Exercices écrits:
a. Quelles plateformes d'écoute en continu par abonnement le texte sur la crise des médias nomme-t-il ?
b. Reprenez le passage du texte sur la crise des médias compris entre « La plateforme PAN » et « crise des médias. », inclus, en substituant « partenaire » à « collaborateur ».

Extrait du texte:
........

La plateforme PAN M 360 est née de la crise des médias dont il est question dans l’actualité cet automne. Les coupes drastiques de la télévision traditionnelle (TVA) et les coupes récentes de CBC/Radio-Canada nous remettent sur le nez cette crise amorcée depuis trop longtemps déjà. C’est pourquoi nous réfléchissons très fort à un avenir plus radieux que celui qui s’offre à nous… sans solutions viables.
Professionnel du développement stratégique des grands médias depuis les années 80, notre collaborateur Luc Tremblay s’est joint à PAN M 360 pour participer avec nous au chantier des nouvelles plateformes de référence. Il suggère ici une série de réflexions sur l’actuelle crise des médias.
Alors que s’ouvre la saison de ski alpin, la crise des médias nous donne l’impression d’être à mi-pente d’une piste triple losange noir pour laquelle nous n’avons pas le niveau, entraînés par la force de gravité à travers des bosses, des sous-bois et des plaques de glace qui rendent notre descente douloureuse. On se doute bien que la succession de chutes et de blessures ne se terminera pas entre amis pour un 5@7 au chalet de la montagne.
Les analystes répètent ad nauseam que la crise actuelle est sans précédent. Amorcée voilà plus de 20 ans, la disruption numérique est une folle descente dont on ne voit pas encore la fin. L’adaptation, la transformation inévitable de cette industrie, lieu de production culturelle et d’information, exigera de ses acteurs une déconstruction complète des paradigmes qui l’ont régi jusqu’aux premiers chocs des années 2000.
L’industrie musicale: le canari.
L’industrie musicale a été la première à subir les coups de boutoir de cette révolution. Les plateformes d’écoute en continu par abonnement, Spotify, Apple Music, YouTube, Deezer, ont semblé au départ offrir une approche qui pourrait protéger les artistes du téléchargement illégal en leur offrant rétribution au prorata des “plays”. Nous avons vite déchanté : aujourd’hui, seuls les artistes internationaux qu’on qualifie de “blockbusters” tirent leur épingle du jeu et encaissent des revenus substantiels pour leur écoute sur ces plateformes.
Bien sûr, l’industrie s’est adaptée. On a assisté à un transfert spectaculaire: la musique produite en studio a vu sa valeur se diviser par dix, sinon plus, et celle présentée sur scène a effectué un mouvement inverse chez ses artistes les plus populaires. Aujourd’hui, il y a toujours beaucoup d’argent dans l’industrie musicale, les superstars ne s’en sortent pas mal du tout, merci, mais ce sont les artistes nichés, immensément majoritaires, qui ont écopé.

........

Jeu de données:
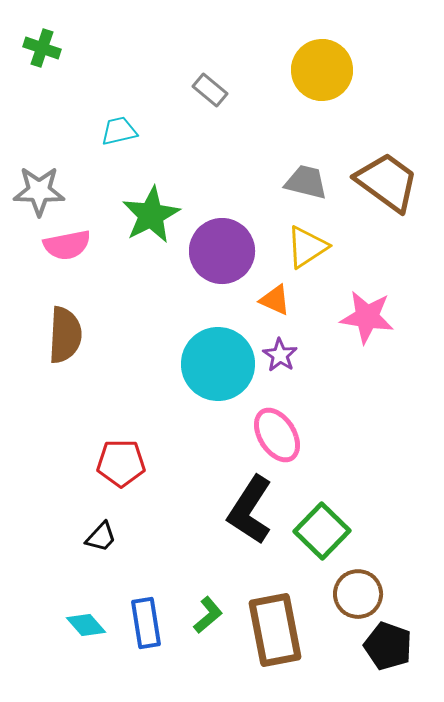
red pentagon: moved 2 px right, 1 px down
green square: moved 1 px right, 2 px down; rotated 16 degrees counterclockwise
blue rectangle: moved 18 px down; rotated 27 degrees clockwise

........

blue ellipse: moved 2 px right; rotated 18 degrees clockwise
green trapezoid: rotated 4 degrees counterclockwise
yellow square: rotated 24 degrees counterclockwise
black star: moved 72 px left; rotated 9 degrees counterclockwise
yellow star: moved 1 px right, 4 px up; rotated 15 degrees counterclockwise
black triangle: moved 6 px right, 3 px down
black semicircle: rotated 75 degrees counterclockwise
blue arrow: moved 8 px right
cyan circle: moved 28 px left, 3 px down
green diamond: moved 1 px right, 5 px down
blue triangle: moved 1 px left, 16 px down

........

Solutions par exercice:
a. Spotify, Apple Music, YouTube et Deezer.

b.
La plateforme PAN M 360 est née de la crise des médias dont il est question dans l’actualité cet automne. Les coupes drastiques de la télévision traditionnelle (TVA) et les coupes récentes de CBC/Radio-Canada nous remettent sur le nez cette crise amorcée depuis trop longtemps déjà. C’est pourquoi nous réfléchissons très fort à un avenir plus radieux que celui qui s’offre à nous… sans solutions viables.
Professionnel du développement stratégique des grands médias depuis les années 80, notre partenaire Luc Tremblay s’est joint à PAN M 360 pour participer avec nous au chantier des nouvelles plateformes de référence. Il suggère ici une série de réflexions sur l’actuelle crise des médias.